Stored records
— Start —

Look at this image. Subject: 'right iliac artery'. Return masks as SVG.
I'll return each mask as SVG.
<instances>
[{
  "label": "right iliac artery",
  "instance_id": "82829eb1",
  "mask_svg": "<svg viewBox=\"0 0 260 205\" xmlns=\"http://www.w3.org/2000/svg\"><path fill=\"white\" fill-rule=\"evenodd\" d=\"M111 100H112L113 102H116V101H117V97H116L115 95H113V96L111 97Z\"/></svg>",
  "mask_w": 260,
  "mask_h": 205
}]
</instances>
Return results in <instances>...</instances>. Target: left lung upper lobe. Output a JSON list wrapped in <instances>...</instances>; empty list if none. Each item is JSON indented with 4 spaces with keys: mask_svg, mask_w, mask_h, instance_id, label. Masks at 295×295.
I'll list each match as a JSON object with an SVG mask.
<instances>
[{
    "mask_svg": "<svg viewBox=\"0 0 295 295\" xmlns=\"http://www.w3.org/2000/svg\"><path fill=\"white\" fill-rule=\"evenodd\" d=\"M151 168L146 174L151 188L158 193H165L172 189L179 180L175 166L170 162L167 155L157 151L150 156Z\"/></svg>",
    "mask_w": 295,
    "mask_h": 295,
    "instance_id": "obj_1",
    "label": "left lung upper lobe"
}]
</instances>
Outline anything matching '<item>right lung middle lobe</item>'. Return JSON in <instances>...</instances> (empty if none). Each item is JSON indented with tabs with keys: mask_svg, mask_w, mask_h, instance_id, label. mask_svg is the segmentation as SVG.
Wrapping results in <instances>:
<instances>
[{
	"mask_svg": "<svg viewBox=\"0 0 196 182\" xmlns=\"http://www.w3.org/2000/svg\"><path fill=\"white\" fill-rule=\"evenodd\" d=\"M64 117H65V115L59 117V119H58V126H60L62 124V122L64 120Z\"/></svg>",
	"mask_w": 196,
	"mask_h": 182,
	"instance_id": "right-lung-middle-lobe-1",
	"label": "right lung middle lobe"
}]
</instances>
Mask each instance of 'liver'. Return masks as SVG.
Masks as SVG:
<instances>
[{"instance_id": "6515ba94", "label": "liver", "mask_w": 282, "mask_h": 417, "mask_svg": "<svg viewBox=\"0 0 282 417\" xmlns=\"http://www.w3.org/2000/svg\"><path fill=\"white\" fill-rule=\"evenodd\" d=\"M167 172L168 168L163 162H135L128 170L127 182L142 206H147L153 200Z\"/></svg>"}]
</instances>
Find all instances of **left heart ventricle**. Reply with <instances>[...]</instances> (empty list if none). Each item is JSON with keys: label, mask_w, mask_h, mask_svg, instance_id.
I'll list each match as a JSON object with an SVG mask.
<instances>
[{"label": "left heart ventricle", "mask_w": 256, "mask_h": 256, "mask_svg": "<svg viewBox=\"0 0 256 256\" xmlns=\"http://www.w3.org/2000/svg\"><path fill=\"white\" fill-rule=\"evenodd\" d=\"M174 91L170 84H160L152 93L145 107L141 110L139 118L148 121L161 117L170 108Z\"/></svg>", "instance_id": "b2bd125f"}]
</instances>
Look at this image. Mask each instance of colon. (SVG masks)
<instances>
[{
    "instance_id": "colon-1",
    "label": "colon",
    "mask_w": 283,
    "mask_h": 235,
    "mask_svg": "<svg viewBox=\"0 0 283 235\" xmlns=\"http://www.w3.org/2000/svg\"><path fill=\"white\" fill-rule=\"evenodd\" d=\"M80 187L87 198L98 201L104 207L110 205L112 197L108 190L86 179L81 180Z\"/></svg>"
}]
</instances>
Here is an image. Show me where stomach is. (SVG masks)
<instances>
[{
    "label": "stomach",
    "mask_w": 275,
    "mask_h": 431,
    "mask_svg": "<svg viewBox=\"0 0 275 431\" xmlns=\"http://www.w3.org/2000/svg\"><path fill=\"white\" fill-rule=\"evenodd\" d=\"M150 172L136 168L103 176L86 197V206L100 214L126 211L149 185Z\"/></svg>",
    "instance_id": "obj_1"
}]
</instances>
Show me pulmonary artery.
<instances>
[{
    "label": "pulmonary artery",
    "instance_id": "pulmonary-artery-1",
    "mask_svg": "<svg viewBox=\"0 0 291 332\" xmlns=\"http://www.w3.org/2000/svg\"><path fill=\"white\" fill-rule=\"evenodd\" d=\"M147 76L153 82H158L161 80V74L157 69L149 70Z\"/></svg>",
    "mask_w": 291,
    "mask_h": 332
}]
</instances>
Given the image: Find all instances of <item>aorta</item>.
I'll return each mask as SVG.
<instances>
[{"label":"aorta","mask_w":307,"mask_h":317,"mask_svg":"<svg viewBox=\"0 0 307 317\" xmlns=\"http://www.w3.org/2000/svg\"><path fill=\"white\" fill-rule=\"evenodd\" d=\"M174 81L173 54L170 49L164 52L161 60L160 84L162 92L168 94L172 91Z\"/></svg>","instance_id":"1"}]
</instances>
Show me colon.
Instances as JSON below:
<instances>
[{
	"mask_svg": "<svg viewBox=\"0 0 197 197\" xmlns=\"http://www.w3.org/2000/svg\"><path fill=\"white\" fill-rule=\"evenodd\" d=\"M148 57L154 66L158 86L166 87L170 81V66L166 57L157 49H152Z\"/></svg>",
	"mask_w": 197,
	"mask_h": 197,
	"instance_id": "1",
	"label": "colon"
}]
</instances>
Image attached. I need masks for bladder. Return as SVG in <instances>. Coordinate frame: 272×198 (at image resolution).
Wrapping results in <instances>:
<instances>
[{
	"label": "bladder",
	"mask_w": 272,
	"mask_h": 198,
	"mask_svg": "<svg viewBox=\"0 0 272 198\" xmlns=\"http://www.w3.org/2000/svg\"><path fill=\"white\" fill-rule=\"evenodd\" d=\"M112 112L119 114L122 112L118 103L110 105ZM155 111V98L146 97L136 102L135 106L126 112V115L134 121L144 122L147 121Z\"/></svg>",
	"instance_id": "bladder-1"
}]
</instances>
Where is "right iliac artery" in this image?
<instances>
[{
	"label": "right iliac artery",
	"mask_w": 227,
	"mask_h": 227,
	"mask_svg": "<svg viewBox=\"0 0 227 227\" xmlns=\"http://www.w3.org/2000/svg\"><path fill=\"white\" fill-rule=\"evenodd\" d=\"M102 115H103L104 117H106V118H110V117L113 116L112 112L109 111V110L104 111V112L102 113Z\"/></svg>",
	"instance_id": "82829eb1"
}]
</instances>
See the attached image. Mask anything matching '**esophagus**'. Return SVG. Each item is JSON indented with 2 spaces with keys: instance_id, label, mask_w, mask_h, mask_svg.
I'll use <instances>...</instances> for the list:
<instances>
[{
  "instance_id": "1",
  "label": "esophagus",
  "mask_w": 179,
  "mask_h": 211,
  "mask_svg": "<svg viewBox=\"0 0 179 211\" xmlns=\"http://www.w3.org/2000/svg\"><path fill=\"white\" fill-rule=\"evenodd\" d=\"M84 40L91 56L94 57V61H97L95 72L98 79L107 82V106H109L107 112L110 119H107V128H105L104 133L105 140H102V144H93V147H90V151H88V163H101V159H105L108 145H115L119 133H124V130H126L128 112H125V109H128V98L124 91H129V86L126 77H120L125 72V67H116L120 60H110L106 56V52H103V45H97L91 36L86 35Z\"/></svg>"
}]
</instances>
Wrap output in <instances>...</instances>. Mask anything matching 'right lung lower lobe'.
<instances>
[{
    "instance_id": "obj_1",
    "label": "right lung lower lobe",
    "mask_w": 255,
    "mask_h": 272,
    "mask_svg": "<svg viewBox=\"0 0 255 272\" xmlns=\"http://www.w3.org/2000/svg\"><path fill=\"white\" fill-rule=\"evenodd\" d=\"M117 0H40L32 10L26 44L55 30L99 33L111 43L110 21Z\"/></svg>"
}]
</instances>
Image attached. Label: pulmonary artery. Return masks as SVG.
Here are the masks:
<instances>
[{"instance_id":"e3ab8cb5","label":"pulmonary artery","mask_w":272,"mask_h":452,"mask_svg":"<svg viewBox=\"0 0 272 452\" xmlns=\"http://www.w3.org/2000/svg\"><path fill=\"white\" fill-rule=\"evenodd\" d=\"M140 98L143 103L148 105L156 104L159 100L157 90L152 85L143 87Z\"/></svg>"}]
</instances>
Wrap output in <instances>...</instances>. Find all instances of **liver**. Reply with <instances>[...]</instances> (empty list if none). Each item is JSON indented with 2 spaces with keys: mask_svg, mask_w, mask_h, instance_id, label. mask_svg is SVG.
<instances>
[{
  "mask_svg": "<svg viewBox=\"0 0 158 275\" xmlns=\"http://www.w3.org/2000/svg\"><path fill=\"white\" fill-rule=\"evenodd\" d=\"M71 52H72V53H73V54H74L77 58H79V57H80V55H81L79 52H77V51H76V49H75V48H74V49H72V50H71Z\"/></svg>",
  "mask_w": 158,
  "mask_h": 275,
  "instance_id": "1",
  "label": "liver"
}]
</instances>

— End —

Goal ▸ Pull out each line of the material above that contains the string "spaces". Treat uppercase and lowercase as different.

Correct result ▸
Return results in <instances>...</instances>. Target: left lung upper lobe. Output a JSON list wrapped in <instances>...</instances>; empty list if none. Each item is JSON indented with 4 spaces with keys: mask_svg, mask_w, mask_h, instance_id, label. Masks at 295×295.
See the attached image. Mask anything matching '**esophagus**'. Return SVG. Each item is JSON indented with 2 spaces with keys: instance_id, label, mask_w, mask_h, mask_svg.
Wrap output in <instances>...</instances>. Find all instances of **liver**. Reply with <instances>[...]</instances> (empty list if none). Each item is JSON indented with 2 spaces with keys: mask_svg, mask_w, mask_h, instance_id, label. mask_svg is SVG.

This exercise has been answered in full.